Shadow in the Cloud is best during the second act, when Moretz alone occupies the screen, dealing with the predicament as her male aircrew dismisses her claims. It’s efficiently shot and suspenseful. However, in the last third of this 83-minute feature, Liang offers silly action sequences that catapult the movie into absurdity. Somewhere between Moretz climbing upside-down along the plane’s underbelly to escape the broken turret and falling out of the plane only to be blown back inside by an exploding enemy fighter, the movie loses credibility and becomes a farce. Certainly, some viewers will get into the gravity-defying spirit of things, most of it rendered with B-grade computer graphics accompanied by Kit Fraser’s sharp cinematography and Tom Eagles’ coherent editing. Alas, the movie takes a turn when it reveals Maude’s true mission defines her less as a highly capable female flight officer who is entrusted with a classified mission, and more as a mother and victim of domestic violence determined to escape her abuser and protect her child. 

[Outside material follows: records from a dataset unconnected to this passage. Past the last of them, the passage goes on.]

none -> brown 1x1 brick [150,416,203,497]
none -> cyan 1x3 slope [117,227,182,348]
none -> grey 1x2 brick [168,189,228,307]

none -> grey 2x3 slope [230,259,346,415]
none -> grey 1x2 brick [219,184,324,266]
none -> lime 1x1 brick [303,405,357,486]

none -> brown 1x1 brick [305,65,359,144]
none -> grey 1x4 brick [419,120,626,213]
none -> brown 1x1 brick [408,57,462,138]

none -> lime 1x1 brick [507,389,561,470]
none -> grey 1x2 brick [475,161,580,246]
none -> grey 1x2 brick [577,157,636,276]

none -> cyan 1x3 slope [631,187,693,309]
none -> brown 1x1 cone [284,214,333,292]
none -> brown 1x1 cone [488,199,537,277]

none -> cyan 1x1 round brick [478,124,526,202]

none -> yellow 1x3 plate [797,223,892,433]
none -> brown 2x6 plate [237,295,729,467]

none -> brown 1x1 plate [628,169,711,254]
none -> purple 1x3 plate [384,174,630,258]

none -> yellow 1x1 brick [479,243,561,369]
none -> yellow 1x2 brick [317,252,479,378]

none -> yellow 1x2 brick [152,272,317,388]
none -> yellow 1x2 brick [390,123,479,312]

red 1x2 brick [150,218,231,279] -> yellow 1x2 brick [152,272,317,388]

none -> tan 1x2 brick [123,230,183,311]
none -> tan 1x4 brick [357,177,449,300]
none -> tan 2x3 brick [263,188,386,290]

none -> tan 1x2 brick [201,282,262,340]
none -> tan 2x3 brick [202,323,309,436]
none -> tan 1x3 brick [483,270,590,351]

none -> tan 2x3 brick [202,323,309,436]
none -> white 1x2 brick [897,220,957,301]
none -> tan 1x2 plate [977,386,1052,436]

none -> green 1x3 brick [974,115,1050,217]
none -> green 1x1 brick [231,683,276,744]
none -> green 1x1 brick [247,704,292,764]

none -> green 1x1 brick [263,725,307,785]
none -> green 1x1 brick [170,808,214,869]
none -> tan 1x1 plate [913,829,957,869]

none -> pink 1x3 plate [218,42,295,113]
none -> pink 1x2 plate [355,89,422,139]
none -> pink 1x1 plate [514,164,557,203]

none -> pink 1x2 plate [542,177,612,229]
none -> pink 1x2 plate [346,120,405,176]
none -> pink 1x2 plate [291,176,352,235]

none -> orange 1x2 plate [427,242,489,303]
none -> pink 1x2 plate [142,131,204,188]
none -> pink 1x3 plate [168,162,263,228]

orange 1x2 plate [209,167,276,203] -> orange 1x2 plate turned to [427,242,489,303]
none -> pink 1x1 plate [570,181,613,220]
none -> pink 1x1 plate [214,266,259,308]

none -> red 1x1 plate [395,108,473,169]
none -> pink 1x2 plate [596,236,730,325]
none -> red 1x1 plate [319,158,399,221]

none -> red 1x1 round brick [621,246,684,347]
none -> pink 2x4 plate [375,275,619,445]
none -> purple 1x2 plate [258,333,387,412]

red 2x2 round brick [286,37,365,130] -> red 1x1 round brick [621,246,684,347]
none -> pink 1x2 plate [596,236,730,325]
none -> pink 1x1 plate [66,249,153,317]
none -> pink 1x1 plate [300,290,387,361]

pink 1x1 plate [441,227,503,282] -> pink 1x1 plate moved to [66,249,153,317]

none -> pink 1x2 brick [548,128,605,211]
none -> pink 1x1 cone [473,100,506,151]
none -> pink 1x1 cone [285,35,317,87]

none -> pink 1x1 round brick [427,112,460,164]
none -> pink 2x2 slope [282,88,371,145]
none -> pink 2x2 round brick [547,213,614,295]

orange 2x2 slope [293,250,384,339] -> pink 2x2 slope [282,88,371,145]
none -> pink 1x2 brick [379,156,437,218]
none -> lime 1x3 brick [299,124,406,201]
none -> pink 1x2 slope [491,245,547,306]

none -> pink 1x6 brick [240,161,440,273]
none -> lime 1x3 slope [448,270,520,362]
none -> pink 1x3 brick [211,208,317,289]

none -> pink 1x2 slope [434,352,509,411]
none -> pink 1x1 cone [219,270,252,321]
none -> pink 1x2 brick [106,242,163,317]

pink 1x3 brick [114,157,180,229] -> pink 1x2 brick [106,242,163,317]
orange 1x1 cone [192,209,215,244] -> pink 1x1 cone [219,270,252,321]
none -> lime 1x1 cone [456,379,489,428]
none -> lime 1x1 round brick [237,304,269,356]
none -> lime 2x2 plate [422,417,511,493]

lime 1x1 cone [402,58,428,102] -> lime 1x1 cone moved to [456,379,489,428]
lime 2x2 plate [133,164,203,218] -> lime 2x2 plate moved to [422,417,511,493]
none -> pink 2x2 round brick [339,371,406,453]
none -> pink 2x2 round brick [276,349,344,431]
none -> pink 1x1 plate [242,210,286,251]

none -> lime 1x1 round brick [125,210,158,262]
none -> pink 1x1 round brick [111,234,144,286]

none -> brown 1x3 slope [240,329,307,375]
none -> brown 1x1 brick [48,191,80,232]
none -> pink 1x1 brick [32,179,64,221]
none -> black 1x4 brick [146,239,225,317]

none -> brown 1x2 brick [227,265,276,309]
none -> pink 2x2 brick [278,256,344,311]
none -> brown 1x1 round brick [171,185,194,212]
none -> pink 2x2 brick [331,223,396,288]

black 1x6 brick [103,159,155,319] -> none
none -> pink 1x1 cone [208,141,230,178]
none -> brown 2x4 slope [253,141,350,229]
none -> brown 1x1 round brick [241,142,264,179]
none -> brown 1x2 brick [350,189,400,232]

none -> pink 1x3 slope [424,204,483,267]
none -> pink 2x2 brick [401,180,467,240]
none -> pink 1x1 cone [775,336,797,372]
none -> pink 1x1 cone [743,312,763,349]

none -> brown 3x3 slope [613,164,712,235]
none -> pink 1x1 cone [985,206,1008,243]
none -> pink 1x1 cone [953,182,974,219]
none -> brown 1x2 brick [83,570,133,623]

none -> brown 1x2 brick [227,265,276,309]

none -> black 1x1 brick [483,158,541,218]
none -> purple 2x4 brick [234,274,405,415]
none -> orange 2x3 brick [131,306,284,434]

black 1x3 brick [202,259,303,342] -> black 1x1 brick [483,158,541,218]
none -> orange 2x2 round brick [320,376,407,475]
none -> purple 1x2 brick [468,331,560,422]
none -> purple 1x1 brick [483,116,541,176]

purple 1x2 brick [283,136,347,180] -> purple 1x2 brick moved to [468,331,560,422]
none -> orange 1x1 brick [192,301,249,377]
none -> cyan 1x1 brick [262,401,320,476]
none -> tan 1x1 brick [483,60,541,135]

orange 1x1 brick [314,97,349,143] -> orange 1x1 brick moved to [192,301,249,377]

If Maude were simply a woman defined by her status as a badass, Shadow in the Cloud might have packed a bigger punch. Instead, the screen story falls back on tired and unproductive clichés that define Maude as a protective mother and battered woman. It’s not enough that she’s a skilled flight officer and fights the gremlin in a bout of hand-to-hand combat in the final scenes; it’s that she must rescue her baby from the gremlin. A moment after brutally killing the beast, she breastfeeds her child—in very Madonna and Child imagery—which diminishes the significance of her almost single-handed victory over the enemy planes and horrific monster. While the movie makes Maude’s womanhood essential to her status as a commendable hero, Liang’s unsubtle approach overemphasizes the point. Over the end credits, a series of vintage newsreel footage celebrate women’s roles in the military. But there’s a vast distance between the real women who fought in World War II and the superhuman Maude—a cheer-worthy but cartoonish hero inside an overstuffed movie—and the comparison feels misapplied.